Task inputs >>
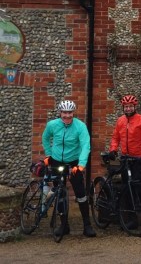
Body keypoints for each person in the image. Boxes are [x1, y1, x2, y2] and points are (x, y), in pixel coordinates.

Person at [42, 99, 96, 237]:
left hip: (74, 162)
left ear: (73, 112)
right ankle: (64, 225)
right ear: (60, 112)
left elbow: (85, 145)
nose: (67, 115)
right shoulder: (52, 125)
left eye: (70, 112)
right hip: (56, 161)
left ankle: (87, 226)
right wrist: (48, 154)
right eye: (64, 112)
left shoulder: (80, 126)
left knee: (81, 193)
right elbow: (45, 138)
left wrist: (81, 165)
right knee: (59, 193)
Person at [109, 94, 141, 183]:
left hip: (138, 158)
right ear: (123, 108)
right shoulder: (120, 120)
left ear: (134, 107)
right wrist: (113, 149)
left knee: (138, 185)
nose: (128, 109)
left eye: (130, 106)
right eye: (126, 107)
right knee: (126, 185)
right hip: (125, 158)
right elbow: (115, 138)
* * *
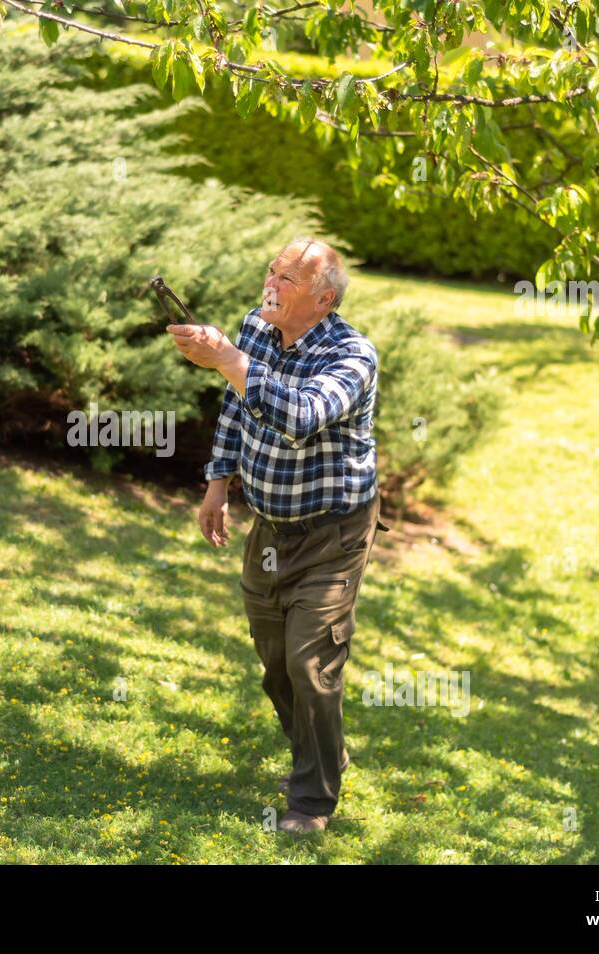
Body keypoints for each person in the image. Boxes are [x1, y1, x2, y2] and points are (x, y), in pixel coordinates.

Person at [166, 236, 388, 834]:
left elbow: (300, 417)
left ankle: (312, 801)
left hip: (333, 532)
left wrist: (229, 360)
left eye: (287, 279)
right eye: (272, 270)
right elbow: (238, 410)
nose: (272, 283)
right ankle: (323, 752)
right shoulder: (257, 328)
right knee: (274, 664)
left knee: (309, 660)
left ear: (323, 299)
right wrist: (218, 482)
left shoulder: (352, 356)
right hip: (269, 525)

Exercise description >> Each line in the entries above that includes the string "knee" should be extracted.

Solution to this exercise >>
left knee: (81, 193)
right knee: (59, 193)
left knee: (138, 185)
right knee: (126, 185)
right knee: (274, 664)
left knee: (309, 660)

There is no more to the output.